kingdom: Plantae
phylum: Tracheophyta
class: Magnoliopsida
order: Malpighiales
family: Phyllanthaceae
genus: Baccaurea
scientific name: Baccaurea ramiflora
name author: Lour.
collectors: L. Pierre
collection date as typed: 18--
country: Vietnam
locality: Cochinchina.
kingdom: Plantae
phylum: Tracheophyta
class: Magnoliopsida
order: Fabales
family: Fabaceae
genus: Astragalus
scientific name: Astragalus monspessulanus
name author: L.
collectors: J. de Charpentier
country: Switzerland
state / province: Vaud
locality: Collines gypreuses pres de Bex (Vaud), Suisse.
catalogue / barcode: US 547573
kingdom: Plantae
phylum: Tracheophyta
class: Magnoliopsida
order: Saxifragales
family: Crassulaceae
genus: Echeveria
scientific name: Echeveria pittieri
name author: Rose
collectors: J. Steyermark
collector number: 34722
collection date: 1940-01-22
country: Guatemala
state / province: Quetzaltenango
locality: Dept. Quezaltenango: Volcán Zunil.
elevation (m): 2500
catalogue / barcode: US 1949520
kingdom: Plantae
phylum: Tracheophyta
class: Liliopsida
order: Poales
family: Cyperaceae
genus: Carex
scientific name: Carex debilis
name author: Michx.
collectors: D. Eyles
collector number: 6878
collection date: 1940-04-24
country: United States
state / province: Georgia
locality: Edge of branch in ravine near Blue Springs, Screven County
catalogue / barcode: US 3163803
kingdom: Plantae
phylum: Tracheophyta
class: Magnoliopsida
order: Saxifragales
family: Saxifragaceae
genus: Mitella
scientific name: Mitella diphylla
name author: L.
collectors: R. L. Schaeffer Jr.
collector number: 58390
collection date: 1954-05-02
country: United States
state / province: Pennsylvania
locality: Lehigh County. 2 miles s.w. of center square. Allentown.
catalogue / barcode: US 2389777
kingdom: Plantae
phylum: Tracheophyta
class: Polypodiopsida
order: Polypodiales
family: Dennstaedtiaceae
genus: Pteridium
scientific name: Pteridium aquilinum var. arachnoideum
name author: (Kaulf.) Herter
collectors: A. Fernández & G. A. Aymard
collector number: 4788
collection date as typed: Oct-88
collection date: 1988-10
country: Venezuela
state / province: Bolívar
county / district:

-- REQUEST --
Reproduce every line of the entries above verbatim, from the first through the last.

-- ANSWER TO THE PROBLEM --
kingdom: Plantae
phylum: Tracheophyta
class: Magnoliopsida
order: Malpighiales
family: Phyllanthaceae
genus: Baccaurea
scientific name: Baccaurea ramiflora
name author: Lour.
collectors: L. Pierre
collection date as typed: 18--
country: Vietnam
locality: Cochinchina.
kingdom: Plantae
phylum: Tracheophyta
class: Magnoliopsida
order: Fabales
family: Fabaceae
genus: Astragalus
scientific name: Astragalus monspessulanus
name author: L.
collectors: J. de Charpentier
country: Switzerland
state / province: Vaud
locality: Collines gypreuses pres de Bex (Vaud), Suisse.
catalogue / barcode: US 547573
kingdom: Plantae
phylum: Tracheophyta
class: Magnoliopsida
order: Saxifragales
family: Crassulaceae
genus: Echeveria
scientific name: Echeveria pittieri
name author: Rose
collectors: J. Steyermark
collector number: 34722
collection date: 1940-01-22
country: Guatemala
state / province: Quetzaltenango
locality: Dept. Quezaltenango: Volcán Zunil.
elevation (m): 2500
catalogue / barcode: US 1949520
kingdom: Plantae
phylum: Tracheophyta
class: Liliopsida
order: Poales
family: Cyperaceae
genus: Carex
scientific name: Carex debilis
name author: Michx.
collectors: D. Eyles
collector number: 6878
collection date: 1940-04-24
country: United States
state / province: Georgia
locality: Edge of branch in ravine near Blue Springs, Screven County
catalogue / barcode: US 3163803
kingdom: Plantae
phylum: Tracheophyta
class: Magnoliopsida
order: Saxifragales
family: Saxifragaceae
genus: Mitella
scientific name: Mitella diphylla
name author: L.
collectors: R. L. Schaeffer Jr.
collector number: 58390
collection date: 1954-05-02
country: United States
state / province: Pennsylvania
locality: Lehigh County. 2 miles s.w. of center square. Allentown.
catalogue / barcode: US 2389777
kingdom: Plantae
phylum: Tracheophyta
class: Polypodiopsida
order: Polypodiales
family: Dennstaedtiaceae
genus: Pteridium
scientific name: Pteridium aquilinum var. arachnoideum
name author: (Kaulf.) Herter
collectors: A. Fernández & G. A. Aymard
collector number: 4788
collection date as typed: Oct-88
collection date: 1988-10
country: Venezuela
state / province: Bolívar
county / district:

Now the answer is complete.